### [Set exercise 1]
Decide whether each statement agrees with the text on rocket failures, answering yes or no and quoting the words of the text that settle it: (a) About a third of the listed failures came from guidance, navigation, and control problems. (b) The early CRS mission that lost a single engine failed to reach orbit. (c) A Russian rocket flipped upside down because its rotation sensors were installed upside down.
### [Set exercise 2]
Carry on the text on rocket failures from the point where it stops.

## BEGIN Text

So what does SpaceX have to do to make passenger rocket flights acceptably safe?

Why do rockets blow up?

On the face of things, a rocket is basically a giant pressurized tin can full of flammable liquid balancing on top of a giant explosion— so there’s one very obvious way that things can go wrong.

If we look more closely, there are millions of moving parts and sensors that keep that explosion at exactly the right amount explodey-ness, and the rocket balanced on top of it at exactly the right angle— so there are a million less-obvious ways that things can go wrong.

I took a look at an inventory of rocket failures since 2000 and tried to break them into major categories by cause. They roughly boil down to three major and three minor ones:

Guidance and control

Guidance, navigation, and control (“GNC”, in industry-lingo) is, in short, the computer brains of the rocket. These are the algorithms that figure out where the rocket is and how it’s moving, and decide where to steer it, which valves to open, when to throttle up and down the engines, when to (if necessary) self-destruct, and so on.

This process can go wrong if sensors send the wrong data, or if the computer misinterprets them, or if the software crashes, or if the situation evolves into something that wasn’t tested, among other things.

A spectacular example of this is the Russian rocket which promptly flipped itself upside down and careened into the ground, because the rotation sensors were installed upside down:

About 1/3 of the rocket failures in the list above were because of GNC issues.

Loss of thrust

If for some reason the engines shut down too early or don’t fire with full force, the rocket doesn’t make it to orbit. Fully another 1/3 of the cataloged failures named a loss of thrust in the cause.

SpaceX has done a decent job of building redundancy into its designs. In fact, an early CRS mission suffered a single engine failure, but the primary mission still made it safely to orbit. Musk has stated that the BFR will have two redundant engines for its re-entry burn, so even if one completely fails, another can be started up and the spacecraft safely landed. (This is important because the re-entry burn is what stops the rocket from crashing into the ocean at mach 22).

Redundancy is one way to reduce the risk of loss of thrust, but the situation will still have to improve significantly for a space-based “airline” which might eventually serve tens to hundreds of thousands of launches per year. At the current reliability rate for SpaceX’s Merlin engine (1 known failure among 9 engines × 56 flights), if SpaceX were running an airline with 50 routes and two flights per day, the likelihood of a two-engine failure happening at least once in a year would be around 12% (likely resulting in the total loss of the spacecraft and all its passengers).(2)If a given engine has a 0.2% chance of failing on any given launch, then the probability of both re-entry engines failing together is the square of this. There will be ~36,500 launches a year under our assumptions, we should expect 0.0022 of them to be dual engine failures. The probability that there will be no dual engine failures in a year is thus Poisson(k=0, lambda=0.0022 * 36,500), and the probability of at least one such failure is 1 minus that.

## END Text
## BEGIN Supplied information

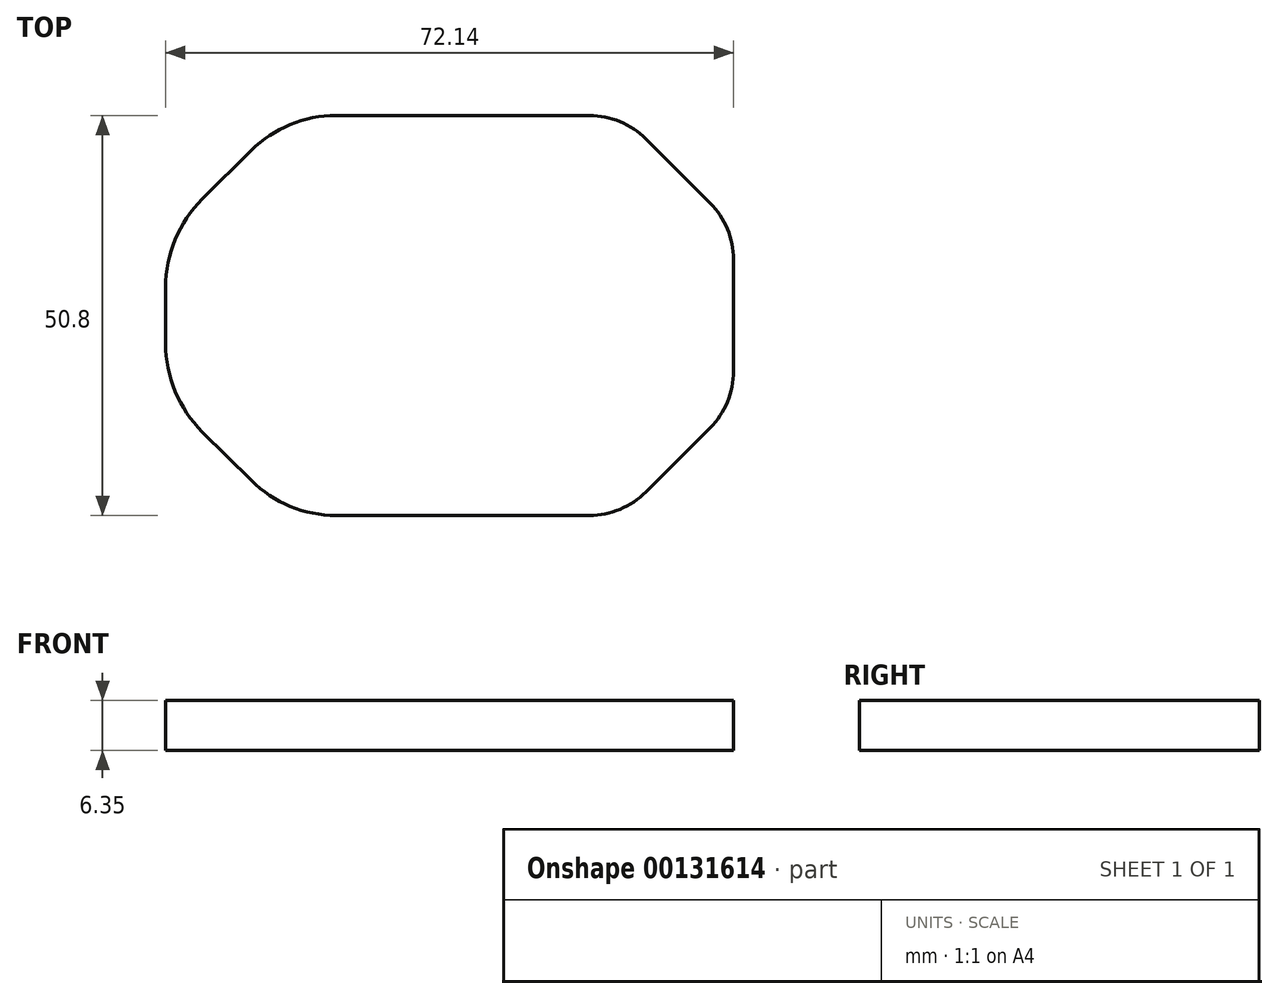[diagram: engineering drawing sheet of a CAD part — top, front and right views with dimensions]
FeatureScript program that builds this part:
annotation { "Feature Type Name" : "Feature", "Feature Type Description" : "" }
export const myFeature = defineFeature(function(context is Context, id is Id, definition is map)
    precondition{}
    {
        {
            var Q0;
            Q0=qCreatedBy(makeId("Top.planeOp"),FACE);
            var sketch = newSketch(context, id + "F0", { "sketchPlane" : qUnion([Q0])});
            skLineSegment(sketch, "E0.bottom", {"start": v(0, 20.4) * mm, "end": v(0, 34.59) * mm});
            skLineSegment(sketch, "E0.top", {"start": v(-72.14, 23.9) * mm, "end": v(-72.14, 31.1) * mm});
            skLineSegment(sketch, "E0.left", {"start": v(-18.3, 2.1) * mm, "end": v(-50.5, 2.1) * mm});
            skLineSegment(sketch, "E0.right", {"start": v(-18.3, 52.9) * mm, "end": v(-50.5, 52.9) * mm});
            skLineSegment(sketch, "E1", {"start": v(-11.12, 5.07) * mm, "end": v(-2.98, 13.21) * mm});
            skArc(sketch, "E2.filletArc", {"start": v(-18.3, 2.1) * mm, "mid": v(-14.42, 2.87) * mm, "end": v(-11.12, 5.07) * mm});
            skArc(sketch, "E3.filletArc", {"start": v(-2.98, 13.21) * mm, "mid": v(-0.77, 16.5) * mm, "end": v(0, 20.4) * mm});
            skArc(sketch, "E4.MirrorCS", {"start": v(-18.3, 52.9) * mm, "mid": v(-14.42, 52.12) * mm, "end": v(-11.12, 49.92) * mm});
            skLineSegment(sketch, "E5.MirrorCS", {"start": v(-11.12, 49.92) * mm, "end": v(-2.98, 41.77) * mm});
            skArc(sketch, "E6.MirrorCS", {"start": v(-2.98, 41.77) * mm, "mid": v(-0.77, 38.47) * mm, "end": v(0, 34.59) * mm});
            skLineSegment(sketch, "E7", {"start": v(-61.22, 6.51) * mm, "end": v(-67.48, 12.71) * mm});
            skArc(sketch, "E8.filletArc", {"start": v(-61.22, 6.51) * mm, "mid": v(-56.3, 3.24) * mm, "end": v(-50.5, 2.1) * mm});
            skArc(sketch, "E9.filletArc", {"start": v(-72.14, 23.9) * mm, "mid": v(-70.92, 17.84) * mm, "end": v(-67.48, 12.71) * mm});
            skArc(sketch, "E10.MirrorCS", {"start": v(-61.22, 48.47) * mm, "mid": v(-56.3, 51.74) * mm, "end": v(-50.5, 52.9) * mm});
            skLineSegment(sketch, "E11.MirrorCS", {"start": v(-61.22, 48.47) * mm, "end": v(-67.48, 42.27) * mm});
            skArc(sketch, "E12.MirrorCS", {"start": v(-72.14, 31.1) * mm, "mid": v(-70.92, 37.15) * mm, "end": v(-67.48, 42.27) * mm});
            skSolve(sketch);
        }
        {
            var Q0;
            Q0 = qSketchRegion(id + "F0", true);
            extrude(context, id + "F1", {"entities" : qUnion([Q0]), "depth" : 6.35 * mm});
        }
    });
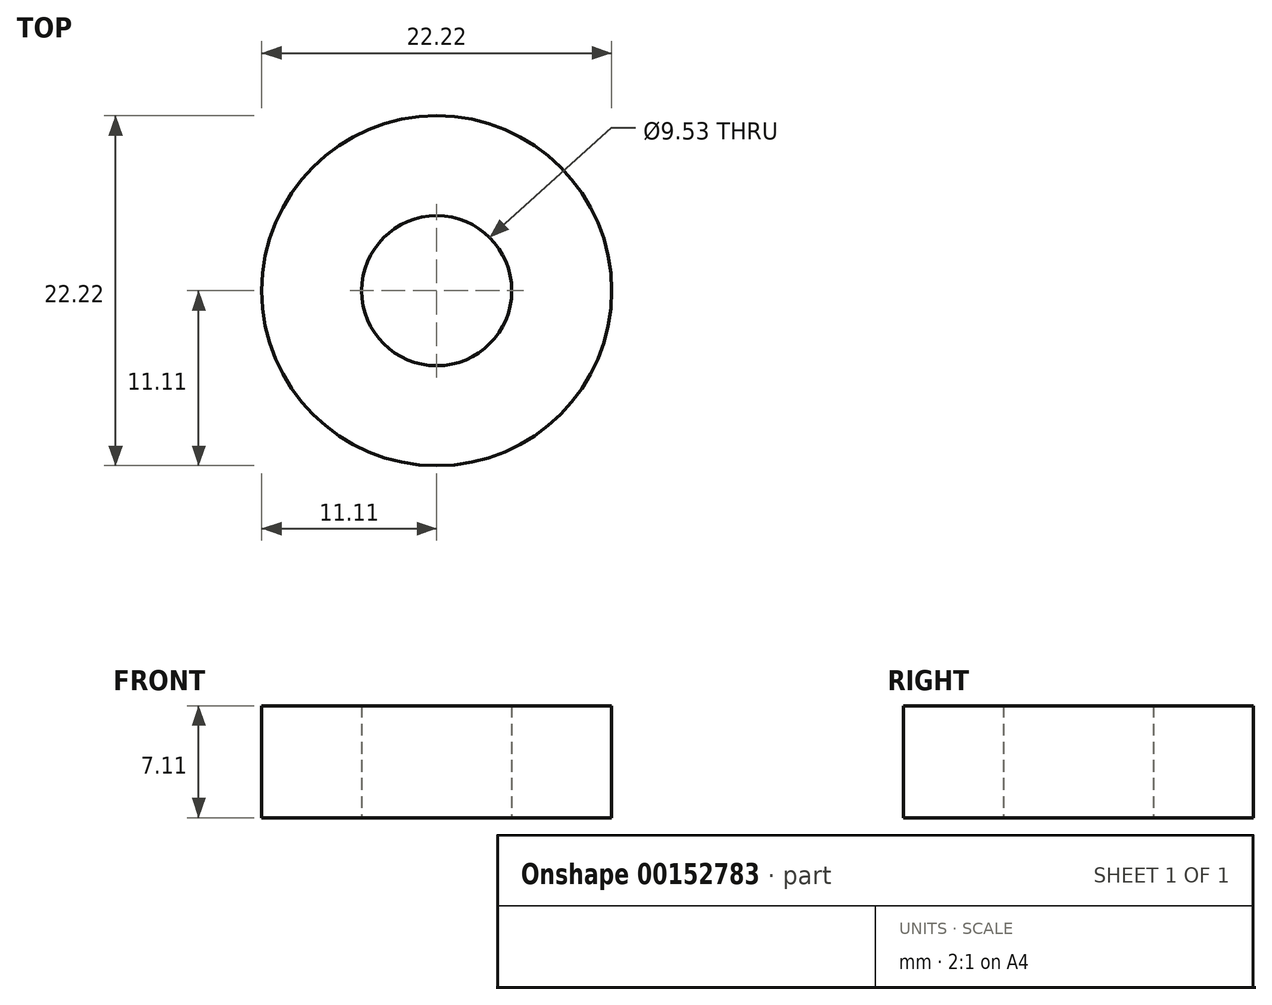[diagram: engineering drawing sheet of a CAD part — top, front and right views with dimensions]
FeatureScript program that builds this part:
annotation { "Feature Type Name" : "Feature", "Feature Type Description" : "" }
export const myFeature = defineFeature(function(context is Context, id is Id, definition is map)
    precondition{}
    {
        {
            var Q0;
            Q0=qCreatedBy(makeId("Top.planeOp"),FACE);
            var sketch = newSketch(context, id + "F0", { "sketchPlane" : qUnion([Q0])});
            skCircle(sketch, "E0", {"center": v(0, 0) * mm, "radius": 4.76 * mm});
            skCircle(sketch, "E1", {"center": v(0, 0) * mm, "radius": 11.11 * mm});
            skSolve(sketch);
        }
        {
            var Q0;
            Q0 = qSketchRegion(id + "F0", true);
            extrude(context, id + "F1", {"entities" : qUnion([Q0]), "depth" : 7.11 * mm});
        }
    });
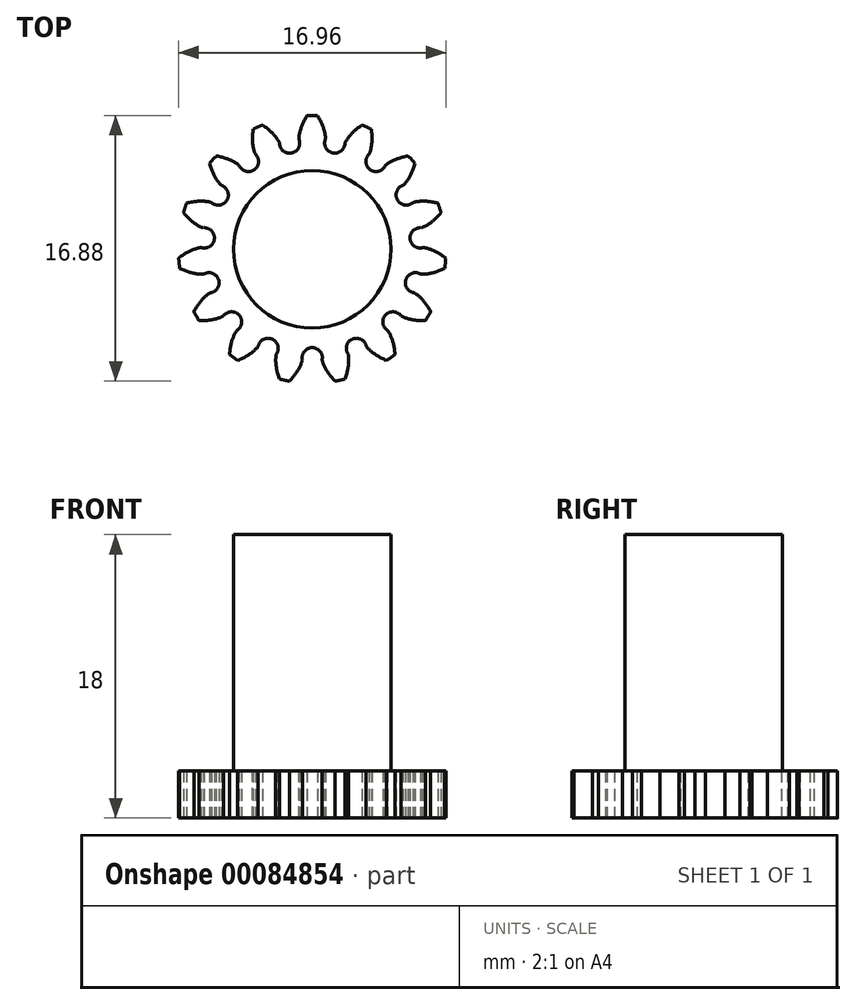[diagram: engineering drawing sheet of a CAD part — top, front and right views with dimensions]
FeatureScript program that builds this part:
annotation { "Feature Type Name" : "Feature", "Feature Type Description" : "" }
export const myFeature = defineFeature(function(context is Context, id is Id, definition is map)
    precondition{}
    {
        {
            assignVariable(context, id + "F0", {"name" : "Z", "anyValue" : 15});
        }
        {
            assignVariable(context, id + "F1", {"name" : "e", "anyValue" : 3});
        }
        {
            var Q0;
            Q0=qCreatedBy(makeId("Top.planeOp"),FACE);
            var sketch = newSketch(context, id + "F2", { "sketchPlane" : qUnion([Q0])});
            skCircle(sketch, "E0", {"center": v(0, 0) * mm, "radius": 7.5 * mm, "construction": true});
            skCircle(sketch, "E1", {"center": v(0, 0) * mm, "radius": 8.5 * mm, "construction": true});
            skLineSegment(sketch, "E2", {"start": v(-8.95, 7.5) * mm, "end": v(8.95, 7.5) * mm, "construction": true});
            skLineSegment(sketch, "E3", {"start": v(0, 0) * mm, "end": v(0, 7.5) * mm, "construction": true});
            skLineSegment(sketch, "E4", {"start": v(-2.41, 6.62) * mm, "end": v(0, 7.5) * mm, "construction": true});
            skLineSegment(sketch, "E5", {"start": v(0, 0) * mm, "end": v(-2.41, 6.62) * mm, "construction": true});
            skCircle(sketch, "E6", {"center": v(0, 0) * mm, "radius": 7.05 * mm, "construction": true});
            skLineSegment(sketch, "E7", {"start": v(-0.84, 7) * mm, "end": v(0.34, 7.04) * mm, "construction": true});
            skLineSegment(sketch, "E8", {"start": v(0.34, 7.04) * mm, "end": v(1.52, 6.88) * mm, "construction": true});
            skLineSegment(sketch, "E9", {"start": v(1.52, 6.88) * mm, "end": v(2.66, 6.53) * mm, "construction": true});
            skLineSegment(sketch, "E10", {"start": v(2.66, 6.53) * mm, "end": v(3.71, 5.99) * mm, "construction": true});
            skLineSegment(sketch, "E11", {"start": v(0.34, 7.04) * mm, "end": v(-0.84, 7.1) * mm, "construction": true});
            skLineSegment(sketch, "E12", {"start": v(2.66, 6.53) * mm, "end": v(1.55, 6.98) * mm, "construction": true});
            skLineSegment(sketch, "E13", {"start": v(1.55, 6.98) * mm, "end": v(0.45, 7.42) * mm, "construction": true});
            skLineSegment(sketch, "E14", {"start": v(0.45, 7.42) * mm, "end": v(-0.65, 7.87) * mm, "construction": true});
            skLineSegment(sketch, "E15", {"start": v(3.71, 5.99) * mm, "end": v(2.7, 6.62) * mm, "construction": true});
            skLineSegment(sketch, "E16", {"start": v(2.7, 6.62) * mm, "end": v(1.7, 7.24) * mm, "construction": true});
            skLineSegment(sketch, "E17", {"start": v(1.7, 7.24) * mm, "end": v(0.69, 7.87) * mm, "construction": true});
            skLineSegment(sketch, "E18", {"start": v(0.69, 7.87) * mm, "end": v(-0.32, 8.5) * mm, "construction": true});
            skLineSegment(sketch, "E19", {"start": v(1.52, 6.88) * mm, "end": v(0.36, 7.14) * mm, "construction": true});
            skLineSegment(sketch, "E20", {"start": v(0.36, 7.14) * mm, "end": v(-0.8, 7.4) * mm, "construction": true});
            skLineSegment(sketch, "E21", {"start": v(0, 0) * mm, "end": v(-0.84, 7) * mm, "construction": true});
            skFitSpline(sketch, "E22", {"points": [v(-0.84, 7) * mm, v(-0.84, 7.1) * mm, v(-0.8, 7.4) * mm, v(-0.65, 7.87) * mm, v(-0.32, 8.5) * mm], "startDerivative": vector(-0.1, 0.8) * mm, "endDerivative": vector(1.32, 2.13) * mm});
            skLineSegment(sketch, "E23", {"start": v(-0.32, 8.5) * mm, "end": v(-1.3, 6.93) * mm, "construction": true});
            skFitSpline(sketch, "E24.MirrorCS", {"points": [v(0.84, 7) * mm, v(0.84, 7.1) * mm, v(0.8, 7.4) * mm, v(0.65, 7.87) * mm, v(0.32, 8.5) * mm], "startDerivative": vector(0.1, 0.8) * mm, "endDerivative": vector(-1.32, 2.13) * mm});
            skArc(sketch, "E25", {"start": v(0.32, 8.5) * mm, "mid": v(0, 8.5) * mm, "end": v(-0.32, 8.5) * mm});
            skCircle(sketch, "E26", {"center": v(0, 0) * mm, "radius": 6.25 * mm, "construction": true});
            skLineSegment(sketch, "E27", {"start": v(0, 0) * mm, "end": v(-1.3, 6.11) * mm});
            skArc(sketch, "E28", {"start": v(-1.3, 6.11) * mm, "mid": v(-0.86, 6.45) * mm, "end": v(-0.84, 7) * mm});
            skArc(sketch, "E29.MirrorCS", {"start": v(1.3, 6.11) * mm, "mid": v(0.86, 6.45) * mm, "end": v(0.84, 7) * mm});
            skLineSegment(sketch, "E30.MirrorCS", {"start": v(0, 0) * mm, "end": v(1.3, 6.11) * mm});
            skArc(sketch, "E31", {"start": v(0.78, 7.46) * mm, "mid": v(0, 7.5) * mm, "end": v(-0.78, 7.46) * mm, "construction": true});
            skSolve(sketch);
        }
        {
            var Q0;
            Q0=makeQuery(id+"F2.imprint","IMPRINT",FACE,{"disambiguationData":[TD([[makeQuery(id+"F2.imprint","IMPRINT",EDGE,{"derivedFrom":sQuery(id+"F2.wireOp",EDGE,"E22")}),-1.0]])]});
            extrude(context, id + "F3", {"entities" : qUnion([Q0]), "endBound" : BoundingType.SYMMETRIC, "depth" : (getVariable(context, 'e')) * mm});
        }
        {
            var Q0;
            Q0=makeQuery(id+"F3.opExtrude","SWEPT_BODY",BODY,{"disambiguationData":[OSD([sQuery(id+"F2.wireOp",EDGE,"E22"),sQuery(id+"F2.wireOp",EDGE,"E24.MirrorCS"),sQuery(id+"F2.wireOp",EDGE,"E25"),sQuery(id+"F2.wireOp",EDGE,"E27"),sQuery(id+"F2.wireOp",EDGE,"E28"),sQuery(id+"F2.wireOp",EDGE,"E29.MirrorCS"),sQuery(id+"F2.wireOp",EDGE,"E30.MirrorCS")])]});
            var Q1;
            Q1=makeQuery(id+"F3.opExtrude","SWEPT_EDGE",EDGE,{"disambiguationData":[OSD([sQuery(id+"F2.wireOp",EDGE,"E27"),sQuery(id+"F2.wireOp",EDGE,"E30.MirrorCS")])]});
            circularPattern(context, id + "F4", {"operationType" : NewBodyOperationType.ADD, "entities" : qUnion([Q0]), "axis" : qUnion([Q1]), "angle" : 360 * degree, "instanceCount" : getVariable(context, 'Z'), "equalSpace" : true});
        }
        {
            var Q0;
            {var subQ0=makeQuery(id+"F3.opExtrude","CAP_FACE",FACE,{"disambiguationData":[OSD([sQuery(id+"F2.wireOp",EDGE,"E22"),sQuery(id+"F2.wireOp",EDGE,"E24.MirrorCS"),sQuery(id+"F2.wireOp",EDGE,"E25"),sQuery(id+"F2.wireOp",EDGE,"E27"),sQuery(id+"F2.wireOp",EDGE,"E28"),sQuery(id+"F2.wireOp",EDGE,"E29.MirrorCS"),sQuery(id+"F2.wireOp",EDGE,"E30.MirrorCS")])],"isStart":false});Q0=makeQuery(id+"F4.boolean.opBoolean","MERGE",FACE,{"derivedFrom":[subQ0,makeQuery(id+"F4.opPattern","COPY",FACE,{"derivedFrom":subQ0,"instanceName":"1"}),makeQuery(id+"F4.opPattern","COPY",FACE,{"derivedFrom":subQ0,"instanceName":"2"}),makeQuery(id+"F4.opPattern","COPY",FACE,{"derivedFrom":subQ0,"instanceName":"3"}),makeQuery(id+"F4.opPattern","COPY",FACE,{"derivedFrom":subQ0,"instanceName":"4"}),makeQuery(id+"F4.opPattern","COPY",FACE,{"derivedFrom":subQ0,"instanceName":"5"}),makeQuery(id+"F4.opPattern","COPY",FACE,{"derivedFrom":subQ0,"instanceName":"6"}),makeQuery(id+"F4.opPattern","COPY",FACE,{"derivedFrom":subQ0,"instanceName":"7"}),makeQuery(id+"F4.opPattern","COPY",FACE,{"derivedFrom":subQ0,"instanceName":"8"}),makeQuery(id+"F4.opPattern","COPY",FACE,{"derivedFrom":subQ0,"instanceName":"9"}),makeQuery(id+"F4.opPattern","COPY",FACE,{"derivedFrom":subQ0,"instanceName":"10"}),makeQuery(id+"F4.opPattern","COPY",FACE,{"derivedFrom":subQ0,"instanceName":"11"}),makeQuery(id+"F4.opPattern","COPY",FACE,{"derivedFrom":subQ0,"instanceName":"12"}),makeQuery(id+"F4.opPattern","COPY",FACE,{"derivedFrom":subQ0,"instanceName":"13"}),makeQuery(id+"F4.opPattern","COPY",FACE,{"derivedFrom":subQ0,"instanceName":"14"}),makeQuery(id+"F4.opPattern","COPY",FACE,{"derivedFrom":subQ0,"instanceName":"15"}),makeQuery(id+"F4.opPattern","COPY",FACE,{"derivedFrom":subQ0,"instanceName":"16"}),makeQuery(id+"F4.opPattern","COPY",FACE,{"derivedFrom":subQ0,"instanceName":"17"}),makeQuery(id+"F4.opPattern","COPY",FACE,{"derivedFrom":subQ0,"instanceName":"18"}),makeQuery(id+"F4.opPattern","COPY",FACE,{"derivedFrom":subQ0,"instanceName":"19"}),makeQuery(id+"F4.opPattern","COPY",FACE,{"derivedFrom":subQ0,"instanceName":"20"}),makeQuery(id+"F4.opPattern","COPY",FACE,{"derivedFrom":subQ0,"instanceName":"21"}),makeQuery(id+"F4.opPattern","COPY",FACE,{"derivedFrom":subQ0,"instanceName":"22"}),makeQuery(id+"F4.opPattern","COPY",FACE,{"derivedFrom":subQ0,"instanceName":"23"}),makeQuery(id+"F4.opPattern","COPY",FACE,{"derivedFrom":subQ0,"instanceName":"24"}),makeQuery(id+"F4.opPattern","COPY",FACE,{"derivedFrom":subQ0,"instanceName":"25"})]});}
            var sketch = newSketch(context, id + "F5", { "sketchPlane" : qUnion([Q0])});
            skCircle(sketch, "E32", {"center": v(0, 0) * mm, "radius": 5 * mm});
            skSolve(sketch);
        }
        {
            var Q0;
            Q0 = qSketchRegion(id + "F5", true);
            extrude(context, id + "F6", {"entities" : qUnion([Q0]), "operationType" : NewBodyOperationType.ADD, "depth" : 15 * mm});
        }
    });
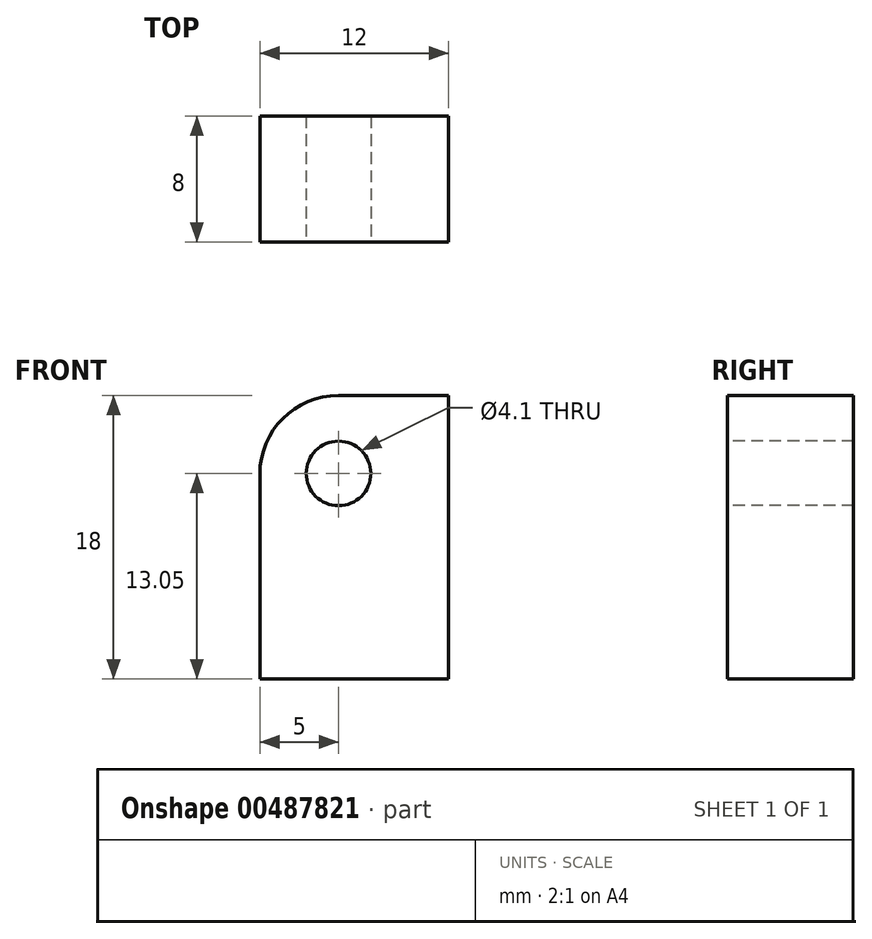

## END Supplied information

### [Task response 1]
(a) Yes: "About 1/3 of the rocket failures in the list above were because of GNC issues."
(b) No: "the primary mission still made it safely to orbit."
(c) Yes: "because the rotation sensors were installed upside down"

### [Task response 2]
The above result is probably an underestimate, though, because it assumes that engine failures are independent events. In reality, the probability of an engine failing is higher if we know that some other engine has just failed— either because a common cause might affect both engines (like when there was not enough ignition fluid to start the retro-burn for the Falcon Heavy center core), or because one failure might directly cause others to fail (for example, by hurling shrapnel at them). The real risk, therefore, is likely higher than 12% per year under these assumptions.

Probably both significantly more redundancy (e.g., using the vacuum engines as backup) and better single-engine reliability will be needed.

Loss of thrust itself has a myriad of causes, not the least of which is…

“Plumbing”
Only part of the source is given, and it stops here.